Report each line of the entries that includes "Joyas" by copying it.

━━━ Data for analysis ━━━

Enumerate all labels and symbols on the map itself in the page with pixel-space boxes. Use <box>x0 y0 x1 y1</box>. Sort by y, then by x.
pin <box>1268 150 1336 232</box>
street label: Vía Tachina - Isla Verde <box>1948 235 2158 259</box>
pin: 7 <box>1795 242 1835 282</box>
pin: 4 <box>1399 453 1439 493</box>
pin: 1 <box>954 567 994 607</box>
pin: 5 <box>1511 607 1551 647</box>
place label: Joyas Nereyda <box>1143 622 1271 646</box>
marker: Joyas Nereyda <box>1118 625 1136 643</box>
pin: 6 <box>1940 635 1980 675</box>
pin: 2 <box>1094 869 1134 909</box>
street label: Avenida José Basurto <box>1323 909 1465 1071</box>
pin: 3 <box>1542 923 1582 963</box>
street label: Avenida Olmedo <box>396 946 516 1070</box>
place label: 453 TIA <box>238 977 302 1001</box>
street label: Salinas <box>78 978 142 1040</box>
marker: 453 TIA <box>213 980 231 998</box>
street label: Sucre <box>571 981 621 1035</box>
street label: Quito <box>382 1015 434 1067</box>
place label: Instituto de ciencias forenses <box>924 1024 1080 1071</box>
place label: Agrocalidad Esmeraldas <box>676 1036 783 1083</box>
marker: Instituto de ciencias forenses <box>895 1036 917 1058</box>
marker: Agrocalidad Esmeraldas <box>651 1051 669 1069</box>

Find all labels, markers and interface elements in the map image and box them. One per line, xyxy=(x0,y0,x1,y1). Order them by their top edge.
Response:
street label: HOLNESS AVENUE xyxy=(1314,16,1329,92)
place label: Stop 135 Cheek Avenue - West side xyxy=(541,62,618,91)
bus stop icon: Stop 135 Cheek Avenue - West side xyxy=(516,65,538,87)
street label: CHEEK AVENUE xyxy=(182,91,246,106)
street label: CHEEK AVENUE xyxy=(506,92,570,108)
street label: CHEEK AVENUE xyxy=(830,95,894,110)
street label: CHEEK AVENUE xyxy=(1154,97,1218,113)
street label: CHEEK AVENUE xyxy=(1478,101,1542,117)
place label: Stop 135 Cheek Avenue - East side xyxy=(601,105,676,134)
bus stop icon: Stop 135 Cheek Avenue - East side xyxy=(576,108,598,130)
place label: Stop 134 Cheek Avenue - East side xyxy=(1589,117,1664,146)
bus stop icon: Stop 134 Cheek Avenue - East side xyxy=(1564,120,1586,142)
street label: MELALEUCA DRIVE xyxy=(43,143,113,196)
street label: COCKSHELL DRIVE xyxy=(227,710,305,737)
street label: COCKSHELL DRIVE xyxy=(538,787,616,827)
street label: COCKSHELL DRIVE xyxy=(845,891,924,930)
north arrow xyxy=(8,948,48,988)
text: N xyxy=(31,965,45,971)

━━━

■ Task solution
place label: Joyas Nereyda <box>1143 622 1271 646</box>
marker: Joyas Nereyda <box>1118 625 1136 643</box>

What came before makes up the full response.